#### To do
Reproduce every line of the data below word for word, leaving out the pictures.

*** Material for this exercise ***

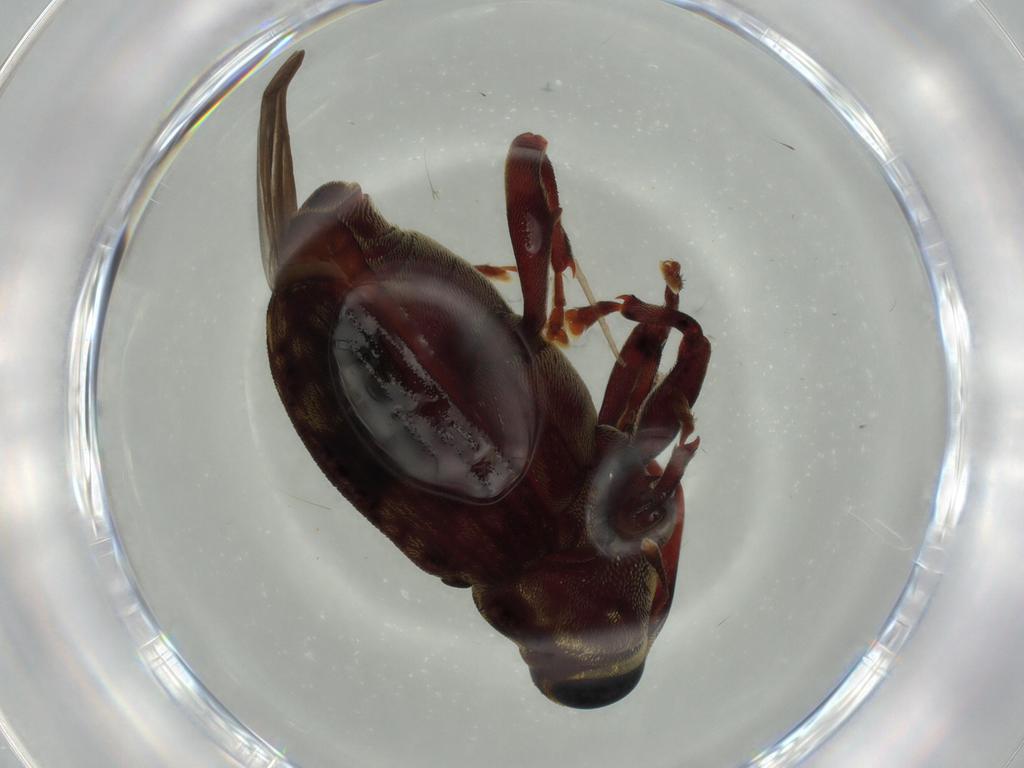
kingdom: Animalia
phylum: Arthropoda
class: Insecta
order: Coleoptera
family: Curculionidae
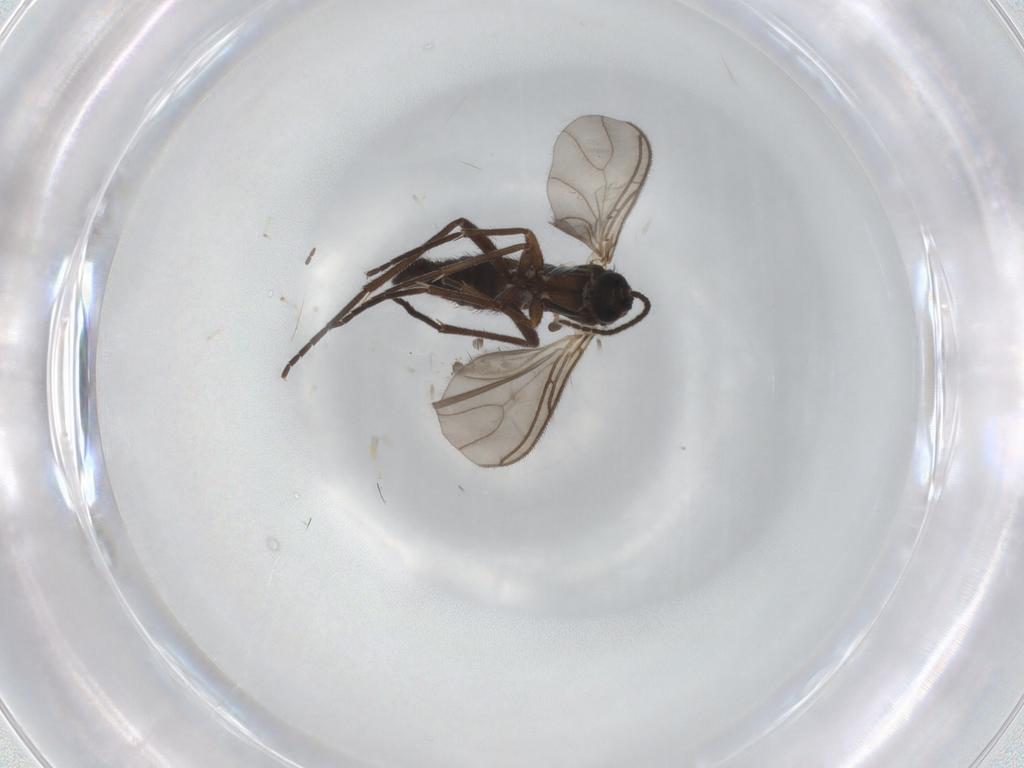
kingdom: Animalia
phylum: Arthropoda
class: Insecta
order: Diptera
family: Sciaridae
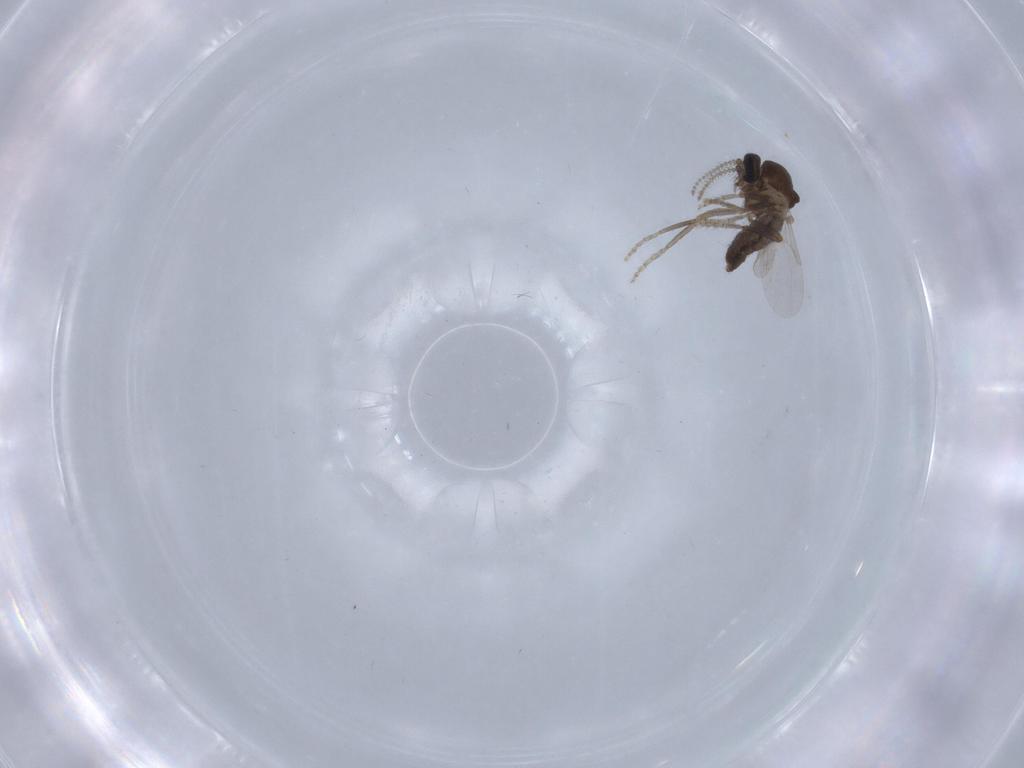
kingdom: Animalia
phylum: Arthropoda
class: Insecta
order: Diptera
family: Ceratopogonidae
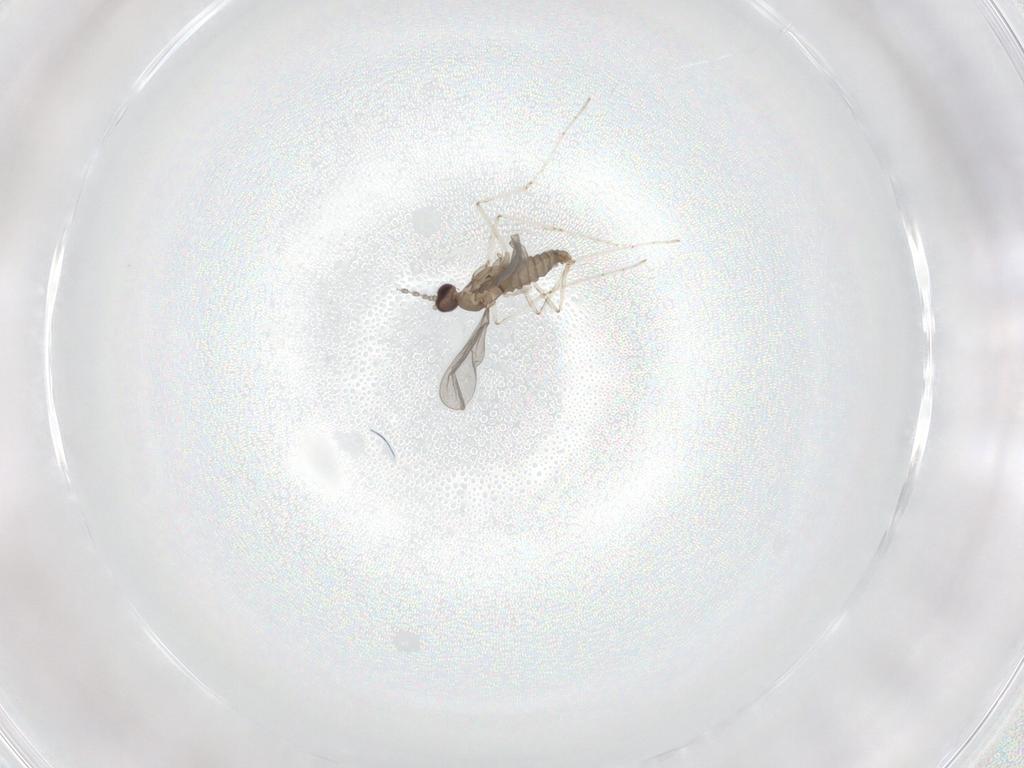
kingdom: Animalia
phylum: Arthropoda
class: Insecta
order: Diptera
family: Cecidomyiidae
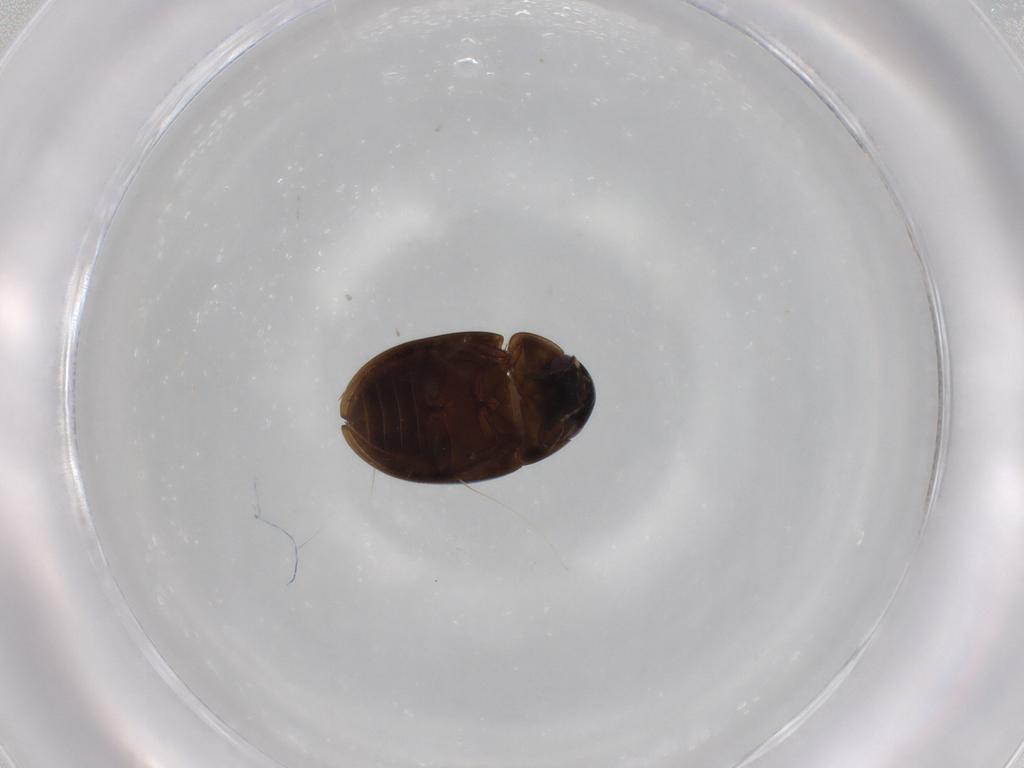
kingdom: Animalia
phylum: Arthropoda
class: Insecta
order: Coleoptera
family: Hydrophilidae
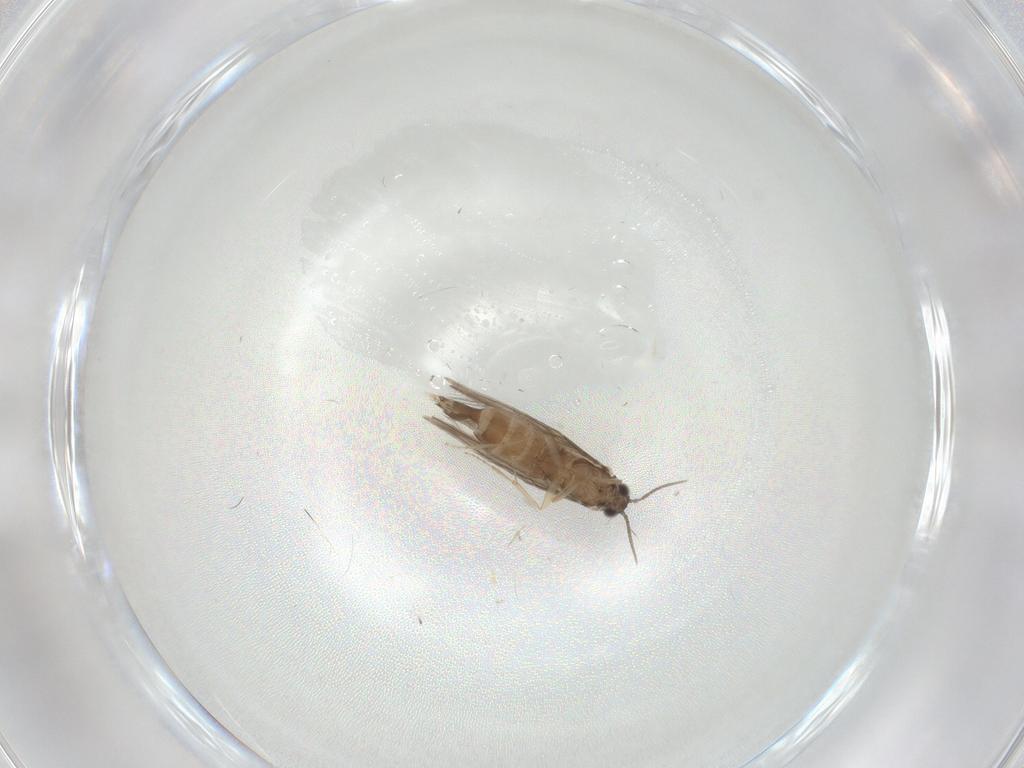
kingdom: Animalia
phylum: Arthropoda
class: Insecta
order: Trichoptera
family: Hydroptilidae
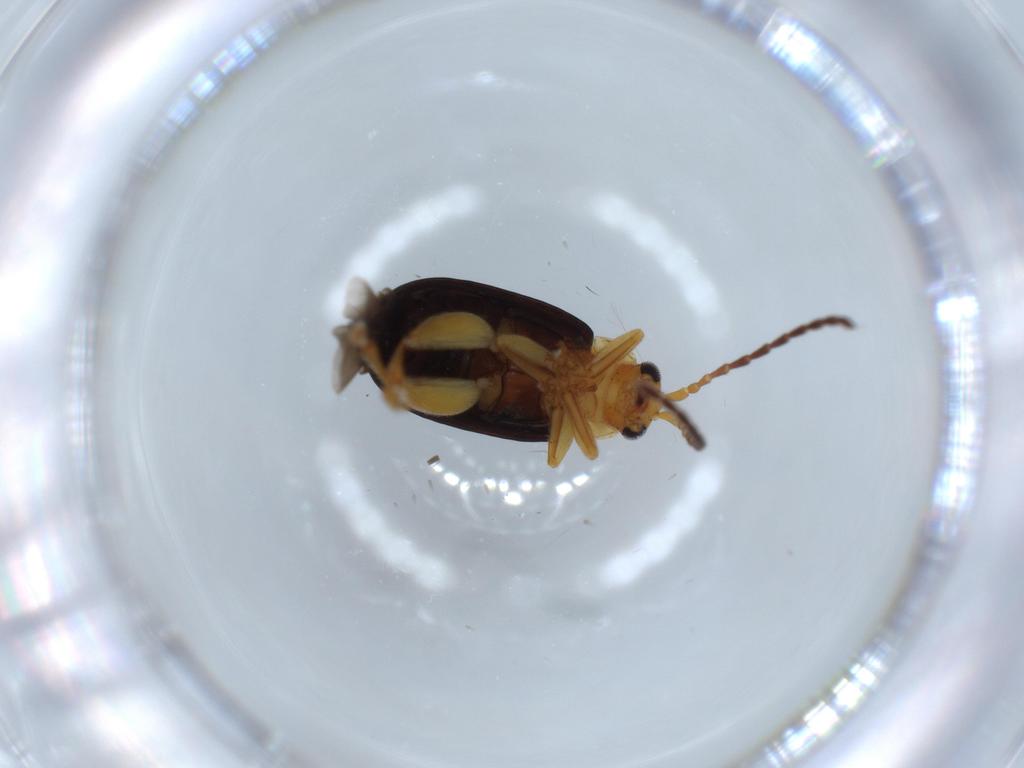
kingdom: Animalia
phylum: Arthropoda
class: Insecta
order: Coleoptera
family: Chrysomelidae
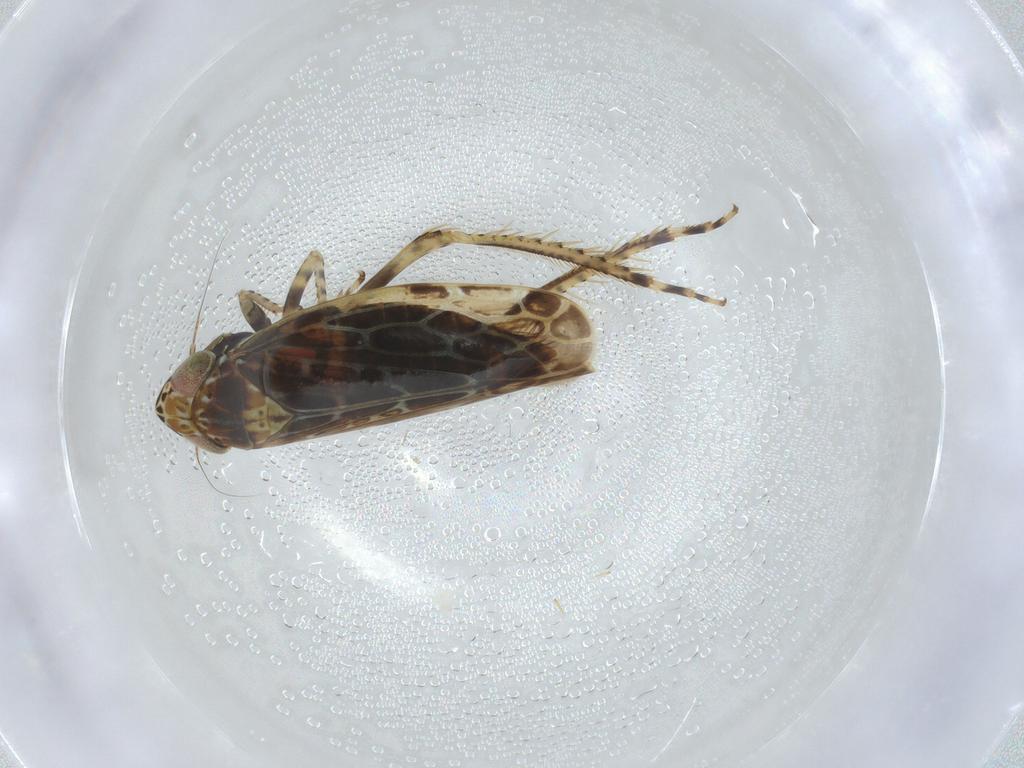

***

#### Task solution
kingdom: Animalia
phylum: Arthropoda
class: Insecta
order: Coleoptera
family: Curculionidae
kingdom: Animalia
phylum: Arthropoda
class: Insecta
order: Diptera
family: Sciaridae
kingdom: Animalia
phylum: Arthropoda
class: Insecta
order: Diptera
family: Ceratopogonidae
kingdom: Animalia
phylum: Arthropoda
class: Insecta
order: Diptera
family: Cecidomyiidae
kingdom: Animalia
phylum: Arthropoda
class: Insecta
order: Coleoptera
family: Hydrophilidae
kingdom: Animalia
phylum: Arthropoda
class: Insecta
order: Trichoptera
family: Hydroptilidae
kingdom: Animalia
phylum: Arthropoda
class: Insecta
order: Coleoptera
family: Chrysomelidae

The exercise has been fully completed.